CONSIGNE:
Réécrivez le passage de l'article sur Malcolm & Marie qui commence par « Bande-Annonce » et va jusqu'à « (Michelangelo Antonioni, 1961) », en remplaçant « nuit blanche » par « longue nuit ».

EXTRAIT CITÉ:
########################################
Malcolm & Marie sur Netflix

Malcolm, Marie et le cinéma

Avec Malcom & Marie, Sam Levinson signe un troisième film ardemment cinéphile, qui puise dans les références du passé pour tirer le portrait de l’époque. On décrypte ce jeu de résonances à travers sept films clés.

Par Juliette Cordesse

Temps de lecture 10 min

Malcolm & Marie

Bande-Annonce

Écrit et tourné en express lors du confinement de mars 2020, Malcolm & Marie (pour lire notre critique, c’est ici), la troisième œuvre de Sam Levinson après Another Happy Day (2011), Assassination Nation (2018) et la série Euphoria (2019) repose sur un procédé minimaliste qui se prête aux jeux des références : en racontant la nuit blanche d’un couple en crise (joué par Zendaya et John David Washington), l’auteur-réalisateur y reprend le motif de la dispute conjugale, qui s’origine dans tout un pan du cinéma d’auteur « moderne » des années 60-70. En connaisseur, cumulant les citations de réalisateurs dans les dialogues et la mise en scène, Levinson s’inscrit dans la continuité de ces tropes presque rebattus, qu’il aborde sous un nouvel angle, entre hommage et remise en question.

La Notte (Michelangelo Antonioni, 1961)
########################################
DONNÉES ÉTUDIÉES:
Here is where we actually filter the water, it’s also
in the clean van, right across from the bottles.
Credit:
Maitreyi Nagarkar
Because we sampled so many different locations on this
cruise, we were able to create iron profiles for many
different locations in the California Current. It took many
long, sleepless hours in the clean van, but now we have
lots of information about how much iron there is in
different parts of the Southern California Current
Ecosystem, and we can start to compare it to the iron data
########################################
RÉSULTAT:
Bande-Annonce

Écrit et tourné en express lors du confinement de mars 2020, Malcolm & Marie (pour lire notre critique, c’est ici), la troisième œuvre de Sam Levinson après Another Happy Day (2011), Assassination Nation (2018) et la série Euphoria (2019) repose sur un procédé minimaliste qui se prête aux jeux des références : en racontant la longue nuit d’un couple en crise (joué par Zendaya et John David Washington), l’auteur-réalisateur y reprend le motif de la dispute conjugale, qui s’origine dans tout un pan du cinéma d’auteur « moderne » des années 60-70. En connaisseur, cumulant les citations de réalisateurs dans les dialogues et la mise en scène, Levinson s’inscrit dans la continuité de ces tropes presque rebattus, qu’il aborde sous un nouvel angle, entre hommage et remise en question.

La Notte (Michelangelo Antonioni, 1961)